Page images and extracted text:
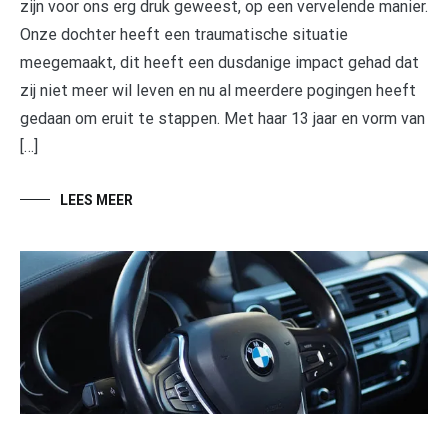
zijn voor ons erg druk geweest, op een vervelende manier.
Onze dochter heeft een traumatische situatie
meegemaakt, dit heeft een dusdanige impact gehad dat
zij niet meer wil leven en nu al meerdere pogingen heeft
gedaan om eruit te stappen. Met haar 13 jaar en vorm van
[…]
LEES MEER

What to do: Which lines above carry the string "heeft"? Copy those lines.

Task answer:
Onze dochter heeft een traumatische situatie
meegemaakt, dit heeft een dusdanige impact gehad dat
zij niet meer wil leven en nu al meerdere pogingen heeft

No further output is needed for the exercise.